Because of their antibacterial qualities, ajwain seeds may be used to cure scalp inflammation. This Ajwain benefit may be gained with rather simple treatments. Apply ajwain seeds and lemon juice on the scalp and wait a few minutes before washing. Ajwain seeds may also be soaked in lukewarm water (two parts cold water, one part boiling water) and applied to the scalp.
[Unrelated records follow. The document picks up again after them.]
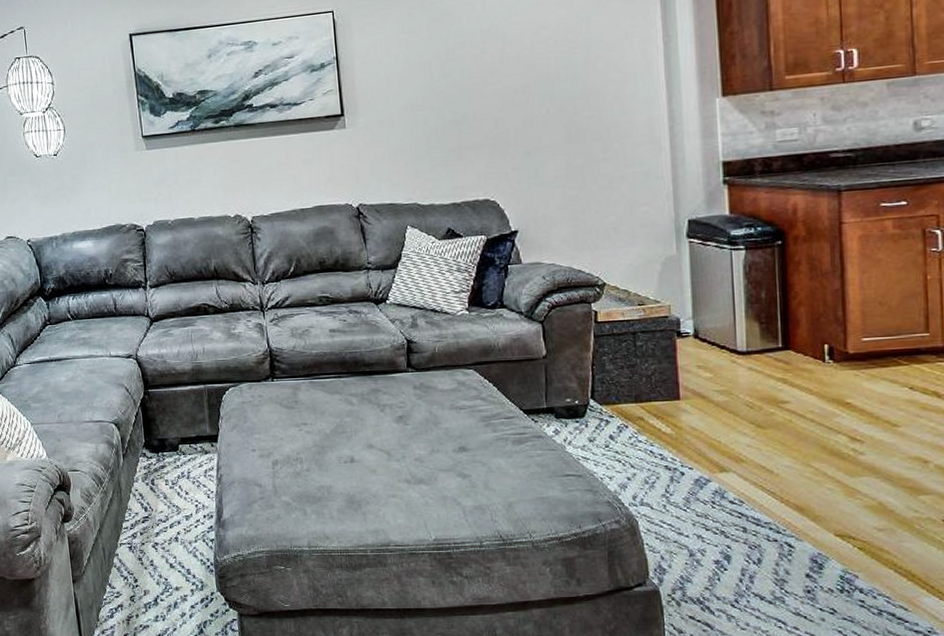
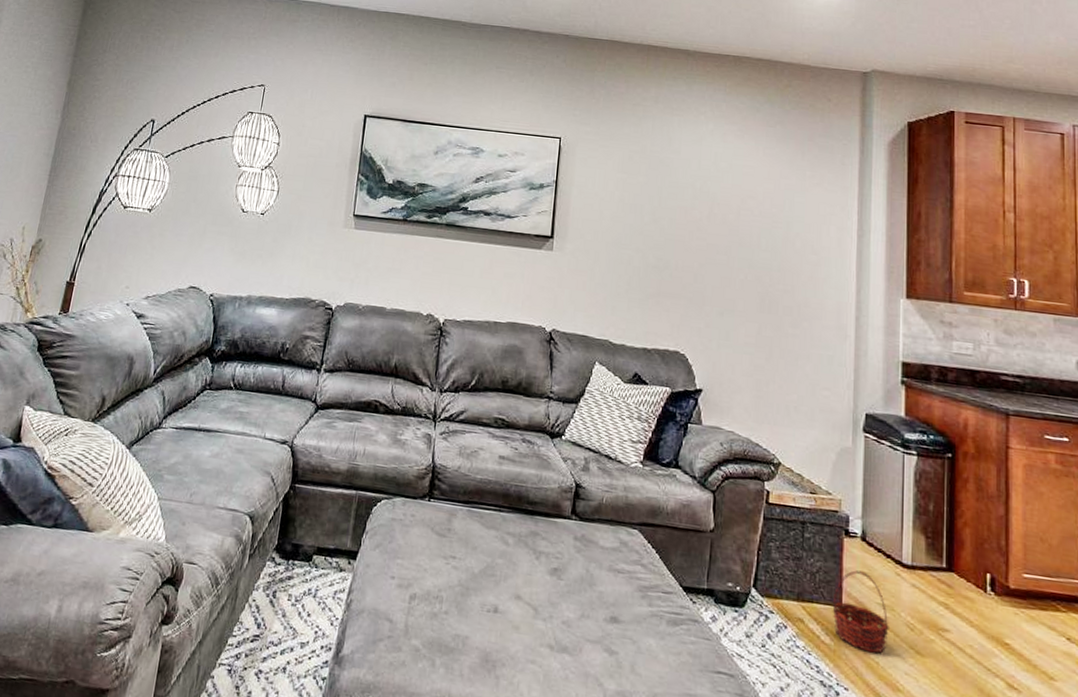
basket: none [670,365,730,434] -> present [832,570,891,653]

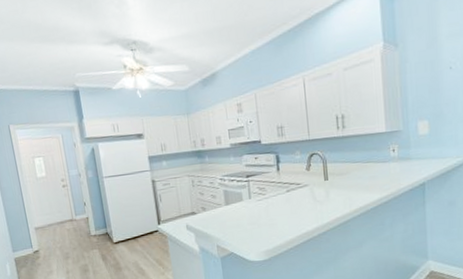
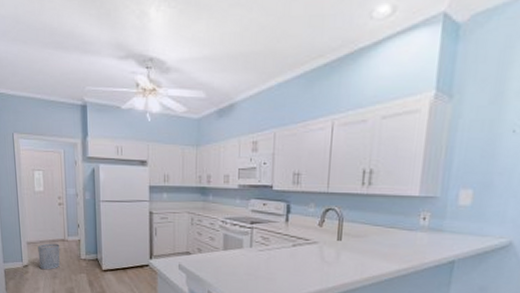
waste bin: none [46,224,71,252] -> present [38,243,60,270]

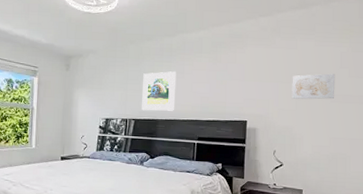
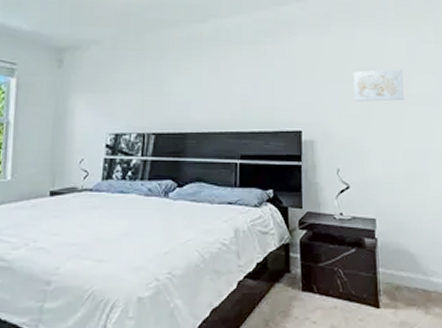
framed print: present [142,71,177,111] -> none [164,68,210,122]

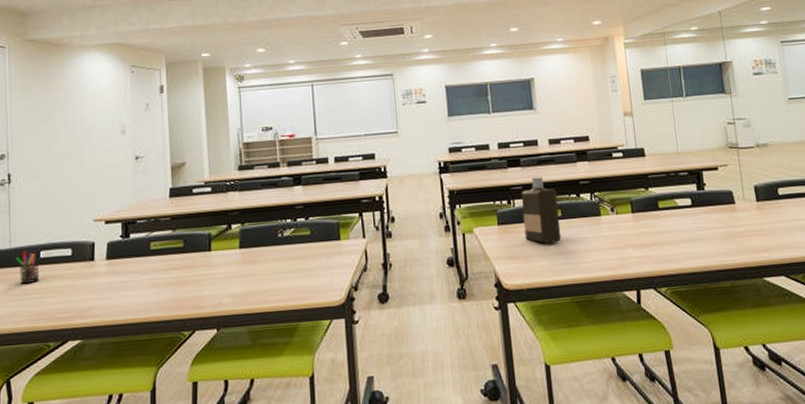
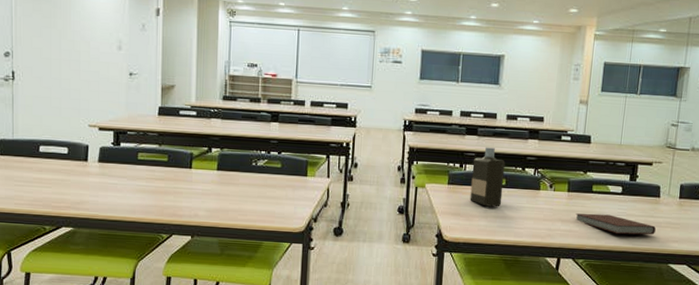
pen holder: present [15,250,40,284] -> none [17,143,39,173]
book: none [646,231,740,253] -> present [576,213,656,235]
Other concerns with hair are addressed

Other hair issues that ajwain seeds might assist with include wet hair, scalp rashes, and scalp irritation. Boil Ajwain seeds in your favourite hair oil (coconut, mustard, etc.) and massage them into the scalp. Another approach is to use the same oil as before and add crushed Ajwain seeds or powder to the container. You may leave the oil on the scalp overnight or for at least an hour before washing it in both cases.

Cleanses face

Apart from the many ajwain hair advantages, these seeds are also good for your skin. The thyme in carom seeds helps to reduce bacterial development on your skin. Using ajwain seeds on a daily basis can help you get cleaner skin faster than ever before.

Skin Infection Prevention

Ajwain includes a unique ingredient called thymol. It acts as an antibacterial and effectively cures wounds and injuries. However, make sure that the cut or wound is an ordinary cut or a chronic condition before placing the seeds. Consult a dermatologist if you're uncertain about the injury.

Reduces scarring from pimples

Ajwain not only removes acne scars but also helps to remove pimple scars from your skin, making your face seem fresh and clean.

Take Away

When eaten in little amounts, ajwain seeds are completely safe and seldom produce any side effects. On the other hand, excessive ingestion might result in nausea, vomiting, mouth ulcers, and heartburn. Ajwain should be avoided if you have a liver problem since it promotes gastrointestinal secretion. Ajwain may drop blood pressure, thus it's best to avoid it if you're on blood pressure medication. Ajwain should also be avoided before surgery since it causes blood clotting to slow down.